Colby is the luckiest boy on the planet to call you mom. Happy Mother’s Day!

I am truly blessed to be in all of their lives.

Feedback

A theme in all my orientation classes is the primacy of feedback in communication: how you give it, how you receive it.

When you gratefully welcome feedback into your life from colleagues, you grow as a professional, because you learn. When you usefully provide feedback to your colleagues, they get better as professionals, because they learn.

That’s why defensiveness and unfriendliness are killers when it comes to the work of communication.

A short while ago a friend forwarded me a short memoir written by Phil Mott, a mutual friend from our university years four decades ago. It covers this theme:

My girlfriend encouraged me to write and set me up with the Prodigal Sun editor [Bob Basil], the entertainment section of the paper.
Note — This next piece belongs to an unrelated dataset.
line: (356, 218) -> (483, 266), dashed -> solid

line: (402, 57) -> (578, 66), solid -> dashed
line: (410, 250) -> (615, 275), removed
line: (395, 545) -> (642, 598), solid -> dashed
He assigned me a rather harmless assignment of reviewing the movie American Gigolo.  I wrote the review and sat down with one of the editors to review the article. Bob was a kind-eyed soul with a talent for writing and an affection for the spirit of Jack Kerouac. His stories took him on wild trips riding rails and visiting the less fortunate of the world. He sat next to me with a red pen and wrote more in red than I had double-spaced typed. I was crestfallen. He wrecked me in ten minutes and crushed any dream that I ever had of writing anything but a to-do list ever again. He then looked up at me with a smile and told me “looks pretty good. I like it. You made some nice observations”.  His support was greatly appreciated and kept me from jumping out of a window. He passed the review on to the copy department, red marks and all, and, just like that, I was a writer.

In giving me permission to reprint this passage, Phil wrote, “I would love it if my addled brain remembrance is of some use. Take it as a grand compliment that your advice stuck with me all of these years. It helped me give feedback to my own college students.”

Summer Semester

I meet three groups of new students starting on Monday – a third-year class and two first-years. They are all online, “distant learning” endeavours. I’ve done a bunch of online courses in the past – it took me a couple of semesters before they were truly “robust” – so I am not climbing the learning curve the way some of my colleagues are.

That said, everything is nonetheless different for *all* of us, and in my interactions with my new students – as well as with my old colleagues – I am trying to focus on being extra-courteous to everyone.